= Pons of Balazun =

Pons of Balazun (died 1099) was an Occitan nobleman who participated in the First Crusade and in the creation of one of its earliest histories, the Book of the Franks Who Captured Jerusalem.

Pons was in the army of Count Raymond IV of Toulouse, and accompanied the count into the church of Saint Peter in Antioch at the discovery of the Holy Lance on the evening of 14 June 1098. He died at the siege of Arqa in 1099 before the capture of Jerusalem. According to Archbishop William II of Tyre, "before the walls of Arka ... Pons de Balazune, a nobleman of high rank and a friend of the count of Toulouse ... perished from the blow of a stone missile" alongside Anselm de Ribemont. He was sufficiently prominent in the count's following to be mentioned by several independent accounts of the crusade. He is mentioned in the Historia Hierosolymitana, the Historia de Hierosolymitano itinere, the Historia peregrinorum and the Historia de via Hierosolymitana.

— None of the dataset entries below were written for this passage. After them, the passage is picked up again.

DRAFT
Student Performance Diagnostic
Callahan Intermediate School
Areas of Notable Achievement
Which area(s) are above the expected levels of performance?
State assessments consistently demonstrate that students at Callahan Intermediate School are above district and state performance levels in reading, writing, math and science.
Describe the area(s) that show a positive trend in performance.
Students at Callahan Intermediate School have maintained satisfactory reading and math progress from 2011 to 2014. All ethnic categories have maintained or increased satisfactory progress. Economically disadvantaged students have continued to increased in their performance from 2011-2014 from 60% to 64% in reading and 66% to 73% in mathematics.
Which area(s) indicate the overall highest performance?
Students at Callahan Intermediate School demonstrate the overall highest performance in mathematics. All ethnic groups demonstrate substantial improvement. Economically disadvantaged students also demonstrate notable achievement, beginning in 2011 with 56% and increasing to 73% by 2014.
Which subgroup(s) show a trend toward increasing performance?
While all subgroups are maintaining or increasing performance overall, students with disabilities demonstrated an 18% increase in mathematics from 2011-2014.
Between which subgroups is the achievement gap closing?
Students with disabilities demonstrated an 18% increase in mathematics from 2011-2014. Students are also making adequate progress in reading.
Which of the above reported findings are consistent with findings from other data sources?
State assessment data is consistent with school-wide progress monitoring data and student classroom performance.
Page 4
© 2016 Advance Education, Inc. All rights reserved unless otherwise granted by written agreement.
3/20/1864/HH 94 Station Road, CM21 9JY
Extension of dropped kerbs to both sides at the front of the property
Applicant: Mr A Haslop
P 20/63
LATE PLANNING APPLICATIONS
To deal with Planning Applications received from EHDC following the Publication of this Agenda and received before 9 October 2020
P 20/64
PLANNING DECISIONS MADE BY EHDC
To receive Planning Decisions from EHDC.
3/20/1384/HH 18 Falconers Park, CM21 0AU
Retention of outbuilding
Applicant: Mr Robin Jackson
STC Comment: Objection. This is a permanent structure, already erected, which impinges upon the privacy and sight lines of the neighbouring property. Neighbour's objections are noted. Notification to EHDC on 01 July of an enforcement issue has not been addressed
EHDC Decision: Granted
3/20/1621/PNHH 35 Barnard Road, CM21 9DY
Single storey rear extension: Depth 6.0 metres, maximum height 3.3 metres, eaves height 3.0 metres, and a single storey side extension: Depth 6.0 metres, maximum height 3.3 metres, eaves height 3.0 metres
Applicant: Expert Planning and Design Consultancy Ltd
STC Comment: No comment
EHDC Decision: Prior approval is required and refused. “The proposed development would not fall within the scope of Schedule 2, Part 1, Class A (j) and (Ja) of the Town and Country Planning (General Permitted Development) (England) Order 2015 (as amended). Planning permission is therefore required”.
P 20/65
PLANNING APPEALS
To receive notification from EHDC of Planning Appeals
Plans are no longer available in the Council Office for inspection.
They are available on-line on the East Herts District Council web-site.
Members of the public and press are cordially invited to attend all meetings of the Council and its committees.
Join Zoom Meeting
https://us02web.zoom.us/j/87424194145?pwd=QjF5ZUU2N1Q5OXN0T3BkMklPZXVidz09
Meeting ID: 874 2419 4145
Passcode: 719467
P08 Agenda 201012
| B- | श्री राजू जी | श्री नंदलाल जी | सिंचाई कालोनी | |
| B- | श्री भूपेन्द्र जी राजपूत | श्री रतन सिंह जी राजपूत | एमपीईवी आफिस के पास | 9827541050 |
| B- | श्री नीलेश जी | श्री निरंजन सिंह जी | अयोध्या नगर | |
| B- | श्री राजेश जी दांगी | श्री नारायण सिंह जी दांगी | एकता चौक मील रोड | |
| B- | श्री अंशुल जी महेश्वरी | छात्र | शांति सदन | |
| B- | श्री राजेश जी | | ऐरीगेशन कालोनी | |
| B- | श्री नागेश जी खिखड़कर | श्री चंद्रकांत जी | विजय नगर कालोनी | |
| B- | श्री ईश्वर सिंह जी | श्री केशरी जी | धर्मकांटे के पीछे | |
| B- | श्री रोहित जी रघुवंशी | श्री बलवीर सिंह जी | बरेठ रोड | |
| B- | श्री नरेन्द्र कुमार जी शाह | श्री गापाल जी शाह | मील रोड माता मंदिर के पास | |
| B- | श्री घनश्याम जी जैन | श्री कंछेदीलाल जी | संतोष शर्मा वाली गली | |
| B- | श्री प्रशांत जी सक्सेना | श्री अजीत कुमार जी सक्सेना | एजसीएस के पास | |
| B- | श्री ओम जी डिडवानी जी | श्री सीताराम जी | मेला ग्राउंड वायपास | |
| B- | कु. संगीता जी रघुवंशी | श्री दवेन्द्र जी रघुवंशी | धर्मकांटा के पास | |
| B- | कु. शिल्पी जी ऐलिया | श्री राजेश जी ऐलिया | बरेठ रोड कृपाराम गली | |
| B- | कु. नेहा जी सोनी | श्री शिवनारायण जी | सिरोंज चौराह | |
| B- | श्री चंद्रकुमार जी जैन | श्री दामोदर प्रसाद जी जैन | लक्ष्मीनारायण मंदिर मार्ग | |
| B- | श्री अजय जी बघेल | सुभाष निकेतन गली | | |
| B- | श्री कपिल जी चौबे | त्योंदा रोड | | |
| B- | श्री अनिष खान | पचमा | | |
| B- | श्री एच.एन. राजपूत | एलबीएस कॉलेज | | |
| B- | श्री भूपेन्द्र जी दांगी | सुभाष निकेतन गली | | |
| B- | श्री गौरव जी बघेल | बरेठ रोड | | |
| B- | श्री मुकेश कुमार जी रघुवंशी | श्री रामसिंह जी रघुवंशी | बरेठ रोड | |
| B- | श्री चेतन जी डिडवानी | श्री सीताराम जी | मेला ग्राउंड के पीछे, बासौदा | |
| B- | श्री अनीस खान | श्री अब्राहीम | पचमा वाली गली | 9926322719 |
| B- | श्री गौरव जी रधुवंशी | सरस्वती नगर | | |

The identification of Pons's toponymic has been a matter of debate. The Latin of the Book of the Franks gives his name as Pontius de Baladuno. The editors of the Recueil des historiens des croisades suggested that this referred to a place called Balon or Ballon in modern French. Léon Védel identified it as Balazuc, citing a case of just such a Latinization from 1504. There exists an 11th-century charter issued by a Pons of Balazuc to his wife, Jaquette de Trevenne, and his son, Jordan. This Jordan is known from a separate charter to have married in 1120. Védel believed that this was Pons and his family. He further identified a Gerard of Balazuc as Pons's father.

The Book of the Franks begins with a dedication to Leodegar, bishop of Viviers, by its two authors, Pons of Balazun and Raymond of Aguilers. Pons may have been a vassal of the bishop. He and Raymond, who was from the neighbouring diocese of Le Puy, probably knew each other in France before the crusade. In its finished form, however, the book is the work of Raymond. Pons did not live to see its completion, since it was finished only after the fall of Jerusalem. According to Raymond, commenting on Pons's death, he wrote the account at the instigation of Pons. It is unknown whether Pons had any other role or whether any particular sections should be attributed primarily to him. As one present in battles and in Count Raymond's counsels, Pons may have been mainly a source of information for Raymond, but this is speculation.